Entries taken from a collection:
__________________________________________________

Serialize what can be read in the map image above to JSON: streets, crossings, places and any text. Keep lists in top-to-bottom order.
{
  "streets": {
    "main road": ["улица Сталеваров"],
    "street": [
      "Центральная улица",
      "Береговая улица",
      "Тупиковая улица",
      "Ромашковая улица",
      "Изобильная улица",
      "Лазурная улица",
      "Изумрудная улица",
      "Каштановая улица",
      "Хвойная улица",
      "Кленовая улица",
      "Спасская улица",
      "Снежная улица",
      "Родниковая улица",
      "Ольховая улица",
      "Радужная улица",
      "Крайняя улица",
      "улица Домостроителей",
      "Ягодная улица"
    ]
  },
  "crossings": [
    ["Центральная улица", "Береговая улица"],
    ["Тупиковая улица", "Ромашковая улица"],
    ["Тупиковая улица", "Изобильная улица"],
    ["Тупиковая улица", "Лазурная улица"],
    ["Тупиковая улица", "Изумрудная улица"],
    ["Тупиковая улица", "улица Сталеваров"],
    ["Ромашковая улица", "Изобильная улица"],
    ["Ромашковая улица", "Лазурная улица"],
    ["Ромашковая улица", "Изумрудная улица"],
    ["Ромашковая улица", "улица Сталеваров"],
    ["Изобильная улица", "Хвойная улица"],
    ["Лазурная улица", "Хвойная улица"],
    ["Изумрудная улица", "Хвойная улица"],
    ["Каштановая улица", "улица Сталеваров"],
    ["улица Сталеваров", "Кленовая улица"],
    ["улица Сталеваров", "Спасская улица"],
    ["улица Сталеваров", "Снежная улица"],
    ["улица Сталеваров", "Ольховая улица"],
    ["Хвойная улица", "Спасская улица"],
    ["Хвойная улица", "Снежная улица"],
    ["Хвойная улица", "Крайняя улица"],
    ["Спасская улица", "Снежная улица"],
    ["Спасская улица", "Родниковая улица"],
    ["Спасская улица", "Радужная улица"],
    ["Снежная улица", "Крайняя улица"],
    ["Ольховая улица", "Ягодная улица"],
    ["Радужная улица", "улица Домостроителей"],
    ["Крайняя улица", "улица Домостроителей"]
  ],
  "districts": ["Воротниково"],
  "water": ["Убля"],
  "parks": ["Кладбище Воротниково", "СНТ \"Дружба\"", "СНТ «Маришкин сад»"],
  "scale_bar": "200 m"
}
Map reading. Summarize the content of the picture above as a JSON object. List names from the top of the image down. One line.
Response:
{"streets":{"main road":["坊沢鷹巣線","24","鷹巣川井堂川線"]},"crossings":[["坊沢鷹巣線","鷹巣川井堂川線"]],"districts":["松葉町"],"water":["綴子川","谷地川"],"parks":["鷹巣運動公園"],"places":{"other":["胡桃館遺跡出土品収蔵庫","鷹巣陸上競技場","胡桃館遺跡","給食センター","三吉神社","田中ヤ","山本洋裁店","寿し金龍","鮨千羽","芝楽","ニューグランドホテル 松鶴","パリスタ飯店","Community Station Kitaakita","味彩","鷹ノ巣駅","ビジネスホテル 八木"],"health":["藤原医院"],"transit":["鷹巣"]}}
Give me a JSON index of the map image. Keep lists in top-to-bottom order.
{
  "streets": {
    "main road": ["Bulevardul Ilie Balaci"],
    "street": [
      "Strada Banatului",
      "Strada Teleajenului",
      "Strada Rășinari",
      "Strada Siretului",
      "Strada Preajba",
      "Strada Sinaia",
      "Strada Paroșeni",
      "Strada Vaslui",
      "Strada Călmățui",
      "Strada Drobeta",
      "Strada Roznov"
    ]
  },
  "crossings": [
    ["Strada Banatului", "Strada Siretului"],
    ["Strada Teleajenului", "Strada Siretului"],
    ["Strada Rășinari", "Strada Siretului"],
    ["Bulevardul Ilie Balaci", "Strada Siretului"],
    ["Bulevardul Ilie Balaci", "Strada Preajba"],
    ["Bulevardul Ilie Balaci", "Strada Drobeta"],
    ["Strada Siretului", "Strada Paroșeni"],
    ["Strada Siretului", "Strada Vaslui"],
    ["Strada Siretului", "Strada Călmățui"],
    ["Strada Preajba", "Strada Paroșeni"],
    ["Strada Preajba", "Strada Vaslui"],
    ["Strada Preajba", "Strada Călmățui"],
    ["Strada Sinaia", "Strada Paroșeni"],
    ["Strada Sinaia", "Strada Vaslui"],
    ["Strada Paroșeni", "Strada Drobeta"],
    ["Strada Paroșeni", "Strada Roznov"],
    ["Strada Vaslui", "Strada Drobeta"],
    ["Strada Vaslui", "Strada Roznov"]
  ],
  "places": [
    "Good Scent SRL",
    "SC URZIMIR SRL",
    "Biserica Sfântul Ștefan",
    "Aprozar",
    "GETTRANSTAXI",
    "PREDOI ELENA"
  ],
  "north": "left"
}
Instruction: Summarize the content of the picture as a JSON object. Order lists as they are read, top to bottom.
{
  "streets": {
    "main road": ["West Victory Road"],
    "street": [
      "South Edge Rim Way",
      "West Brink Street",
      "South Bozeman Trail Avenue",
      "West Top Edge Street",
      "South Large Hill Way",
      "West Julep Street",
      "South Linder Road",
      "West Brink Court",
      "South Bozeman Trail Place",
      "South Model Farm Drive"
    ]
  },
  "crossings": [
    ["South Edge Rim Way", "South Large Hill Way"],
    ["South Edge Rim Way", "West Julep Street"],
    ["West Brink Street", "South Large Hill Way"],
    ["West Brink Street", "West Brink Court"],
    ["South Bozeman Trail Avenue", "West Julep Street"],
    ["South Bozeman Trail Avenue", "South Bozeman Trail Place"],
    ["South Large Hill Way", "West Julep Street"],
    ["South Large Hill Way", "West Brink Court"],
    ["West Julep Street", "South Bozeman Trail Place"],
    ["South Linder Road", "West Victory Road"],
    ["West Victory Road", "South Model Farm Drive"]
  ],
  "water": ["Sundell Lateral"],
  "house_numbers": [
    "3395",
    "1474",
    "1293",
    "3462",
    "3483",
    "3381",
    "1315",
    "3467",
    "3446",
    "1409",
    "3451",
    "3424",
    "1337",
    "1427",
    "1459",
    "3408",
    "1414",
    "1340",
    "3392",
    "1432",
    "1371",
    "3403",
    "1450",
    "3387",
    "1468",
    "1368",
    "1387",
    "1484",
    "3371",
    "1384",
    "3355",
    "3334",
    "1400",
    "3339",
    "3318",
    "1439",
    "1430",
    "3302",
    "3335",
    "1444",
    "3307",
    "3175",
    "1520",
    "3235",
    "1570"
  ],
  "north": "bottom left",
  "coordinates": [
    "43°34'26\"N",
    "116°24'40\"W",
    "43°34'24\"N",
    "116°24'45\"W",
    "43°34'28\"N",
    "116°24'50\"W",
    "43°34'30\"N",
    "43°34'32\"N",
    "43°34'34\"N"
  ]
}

__________________________________________________

• _What you are asked to do_
Retype each of the preceding records exactly as printed.

• _Answer to the problem_
Serialize what can be read in the map image above to JSON: streets, crossings, places and any text. Keep lists in top-to-bottom order.
{
  "streets": {
    "main road": ["улица Сталеваров"],
    "street": [
      "Центральная улица",
      "Береговая улица",
      "Тупиковая улица",
      "Ромашковая улица",
      "Изобильная улица",
      "Лазурная улица",
      "Изумрудная улица",
      "Каштановая улица",
      "Хвойная улица",
      "Кленовая улица",
      "Спасская улица",
      "Снежная улица",
      "Родниковая улица",
      "Ольховая улица",
      "Радужная улица",
      "Крайняя улица",
      "улица Домостроителей",
      "Ягодная улица"
    ]
  },
  "crossings": [
    ["Центральная улица", "Береговая улица"],
    ["Тупиковая улица", "Ромашковая улица"],
    ["Тупиковая улица", "Изобильная улица"],
    ["Тупиковая улица", "Лазурная улица"],
    ["Тупиковая улица", "Изумрудная улица"],
    ["Тупиковая улица", "улица Сталеваров"],
    ["Ромашковая улица", "Изобильная улица"],
    ["Ромашковая улица", "Лазурная улица"],
    ["Ромашковая улица", "Изумрудная улица"],
    ["Ромашковая улица", "улица Сталеваров"],
    ["Изобильная улица", "Хвойная улица"],
    ["Лазурная улица", "Хвойная улица"],
    ["Изумрудная улица", "Хвойная улица"],
    ["Каштановая улица", "улица Сталеваров"],
    ["улица Сталеваров", "Кленовая улица"],
    ["улица Сталеваров", "Спасская улица"],
    ["улица Сталеваров", "Снежная улица"],
    ["улица Сталеваров", "Ольховая улица"],
    ["Хвойная улица", "Спасская улица"],
    ["Хвойная улица", "Снежная улица"],
    ["Хвойная улица", "Крайняя улица"],
    ["Спасская улица", "Снежная улица"],
    ["Спасская улица", "Родниковая улица"],
    ["Спасская улица", "Радужная улица"],
    ["Снежная улица", "Крайняя улица"],
    ["Ольховая улица", "Ягодная улица"],
    ["Радужная улица", "улица Домостроителей"],
    ["Крайняя улица", "улица Домостроителей"]
  ],
  "districts": ["Воротниково"],
  "water": ["Убля"],
  "parks": ["Кладбище Воротниково", "СНТ \"Дружба\"", "СНТ «Маришкин сад»"],
  "scale_bar": "200 m"
}
Map reading. Summarize the content of the picture above as a JSON object. List names from the top of the image down. One line.
Response:
{"streets":{"main road":["坊沢鷹巣線","24","鷹巣川井堂川線"]},"crossings":[["坊沢鷹巣線","鷹巣川井堂川線"]],"districts":["松葉町"],"water":["綴子川","谷地川"],"parks":["鷹巣運動公園"],"places":{"other":["胡桃館遺跡出土品収蔵庫","鷹巣陸上競技場","胡桃館遺跡","給食センター","三吉神社","田中ヤ","山本洋裁店","寿し金龍","鮨千羽","芝楽","ニューグランドホテル 松鶴","パリスタ飯店","Community Station Kitaakita","味彩","鷹ノ巣駅","ビジネスホテル 八木"],"health":["藤原医院"],"transit":["鷹巣"]}}
Give me a JSON index of the map image. Keep lists in top-to-bottom order.
{
  "streets": {
    "main road": ["Bulevardul Ilie Balaci"],
    "street": [
      "Strada Banatului",
      "Strada Teleajenului",
      "Strada Rășinari",
      "Strada Siretului",
      "Strada Preajba",
      "Strada Sinaia",
      "Strada Paroșeni",
      "Strada Vaslui",
      "Strada Călmățui",
      "Strada Drobeta",
      "Strada Roznov"
    ]
  },
  "crossings": [
    ["Strada Banatului", "Strada Siretului"],
    ["Strada Teleajenului", "Strada Siretului"],
    ["Strada Rășinari", "Strada Siretului"],
    ["Bulevardul Ilie Balaci", "Strada Siretului"],
    ["Bulevardul Ilie Balaci", "Strada Preajba"],
    ["Bulevardul Ilie Balaci", "Strada Drobeta"],
    ["Strada Siretului", "Strada Paroșeni"],
    ["Strada Siretului", "Strada Vaslui"],
    ["Strada Siretului", "Strada Călmățui"],
    ["Strada Preajba", "Strada Paroșeni"],
    ["Strada Preajba", "Strada Vaslui"],
    ["Strada Preajba", "Strada Călmățui"],
    ["Strada Sinaia", "Strada Paroșeni"],
    ["Strada Sinaia", "Strada Vaslui"],
    ["Strada Paroșeni", "Strada Drobeta"],
    ["Strada Paroșeni", "Strada Roznov"],
    ["Strada Vaslui", "Strada Drobeta"],
    ["Strada Vaslui", "Strada Roznov"]
  ],
  "places": [
    "Good Scent SRL",
    "SC URZIMIR SRL",
    "Biserica Sfântul Ștefan",
    "Aprozar",
    "GETTRANSTAXI",
    "PREDOI ELENA"
  ],
  "north": "left"
}
Instruction: Summarize the content of the picture as a JSON object. Order lists as they are read, top to bottom.
{
  "streets": {
    "main road": ["West Victory Road"],
    "street": [
      "South Edge Rim Way",
      "West Brink Street",
      "South Bozeman Trail Avenue",
      "West Top Edge Street",
      "South Large Hill Way",
      "West Julep Street",
      "South Linder Road",
      "West Brink Court",
      "South Bozeman Trail Place",
      "South Model Farm Drive"
    ]
  },
  "crossings": [
    ["South Edge Rim Way", "South Large Hill Way"],
    ["South Edge Rim Way", "West Julep Street"],
    ["West Brink Street", "South Large Hill Way"],
    ["West Brink Street", "West Brink Court"],
    ["South Bozeman Trail Avenue", "West Julep Street"],
    ["South Bozeman Trail Avenue", "South Bozeman Trail Place"],
    ["South Large Hill Way", "West Julep Street"],
    ["South Large Hill Way", "West Brink Court"],
    ["West Julep Street", "South Bozeman Trail Place"],
    ["South Linder Road", "West Victory Road"],
    ["West Victory Road", "South Model Farm Drive"]
  ],
  "water": ["Sundell Lateral"],
  "house_numbers": [
    "3395",
    "1474",
    "1293",
    "3462",
    "3483",
    "3381",
    "1315",
    "3467",
    "3446",
    "1409",
    "3451",
    "3424",
    "1337",
    "1427",
    "1459",
    "3408",
    "1414",
    "1340",
    "3392",
    "1432",
    "1371",
    "3403",
    "1450",
    "3387",
    "1468",
    "1368",
    "1387",
    "1484",
    "3371",
    "1384",
    "3355",
    "3334",
    "1400",
    "3339",
    "3318",
    "1439",
    "1430",
    "3302",
    "3335",
    "1444",
    "3307",
    "3175",
    "1520",
    "3235",
    "1570"
  ],
  "north": "bottom left",
  "coordinates": [
    "43°34'26\"N",
    "116°24'40\"W",
    "43°34'24\"N",
    "116°24'45\"W",
    "43°34'28\"N",
    "116°24'50\"W",
    "43°34'30\"N",
    "43°34'32\"N",
    "43°34'34\"N"
  ]
}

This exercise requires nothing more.